The first resolution issued by the Inter-Agency Task Force for the Management of Emerging Infectious Diseases was a COVID-19 travel advisory for China, not a ban on the foreign deployment of nurses as claimed by presidential candidate Jose Montemayor Jr. in a recent debate.
IATF Resolution No. 1, released on Jan. 28, 2020, cautioned Filipinos against nonessential travel to China and restricted granting visas to travelers coming from the province of Hubei where COVID cases were first detected. The resolution also introduced an evacuation and quarantine plan for overseas Filipino workers in the country.
Responding to a question about the country’s pandemic response during the March 17 Commission on Elections presidential debate, he said at the 56:14 mark:
IATF dapat i-abolish yan… From the very start of Resolution No. 1 nila banning all nurses lalo na yung may mga live contracts, maling-mali na (IATF should be abolished.
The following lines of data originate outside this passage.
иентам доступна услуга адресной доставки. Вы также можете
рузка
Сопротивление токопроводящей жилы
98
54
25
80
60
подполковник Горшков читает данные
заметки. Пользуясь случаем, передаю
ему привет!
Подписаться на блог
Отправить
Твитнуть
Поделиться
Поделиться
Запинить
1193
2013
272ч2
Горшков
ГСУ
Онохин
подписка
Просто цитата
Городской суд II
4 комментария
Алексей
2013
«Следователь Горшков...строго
From the very start, their Resolution No. 1 banned all nurses which is very wrong especially for those with live contracts).
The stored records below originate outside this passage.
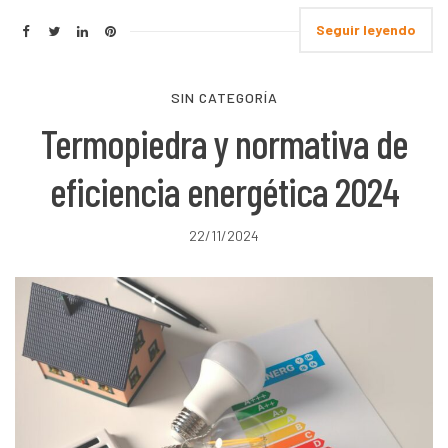
Seguir leyendo
SIN CATEGORÍA
Termopiedra y normativa de
eficiencia energética 2024
22/11/2024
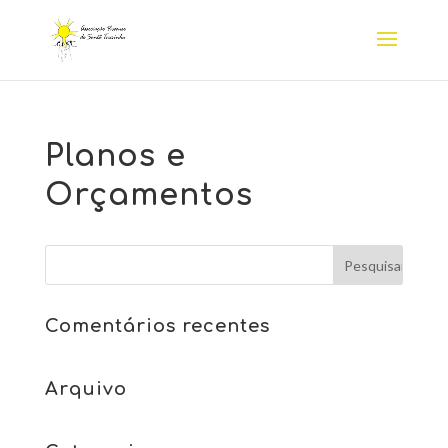
Planos e
Orçamentos
Comentários recentes
Arquivo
What Montemayor was referring to is a resolution from the Philippine Overseas Employment Administration, not the IATF. General Board Resolution No. 9 issued on April 5, 2020 halted Filipino healthcare workers, including nurses, from leaving the country to “prioritize human resource allocation for the national healthcare system” during the pandemic.
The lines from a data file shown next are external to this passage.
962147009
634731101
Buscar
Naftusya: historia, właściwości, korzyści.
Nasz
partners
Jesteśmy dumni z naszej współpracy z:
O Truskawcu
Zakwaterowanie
A week later, the IATF released Resolution No. 23 instructing the POEA to exempt from the deployment ban all newly hired medical and allied health professionals who signed their contracts and secured their Overseas Employment Certificates (OEC) on or before March 8, 2020. Rehires, upon getting their OEC exemption certificates, will also be spared from the moratorium.
OECs are exit or clearance passes issued by the POEA or Philippine Overseas Labor Offices that prove the “regularity of the recruitment and documentation” of OFWs, dispensing them from paying travel taxes and airport terminal fees.
A September 2020 POEA advisory extended the contract cutoff date, allowing newhire health professionals who signed their contracts until Aug. 31 to go abroad.
The moratorium was lifted for nurses, nursing assistants and nursing aides in December 2020, but the government imposed a 5,000 annual deployment limit. This cap was increased to 6,500 in June and 7,000 in December 2021, but is still way below the estimated 13,000 healthcare workers who go overseas yearly.
Meanwhile, other healthcare professionals who are not rehires or under a government to government labor agreement are still banned from leaving the country.
Montemayor was also corrected by a fellow presidential candidate after erroneously claiming in the same debate that the IATF is composed only of lawyers. (RC)
This article is written in collaboration with FactRakers, a fact-checking initative of the UP Journalism Department.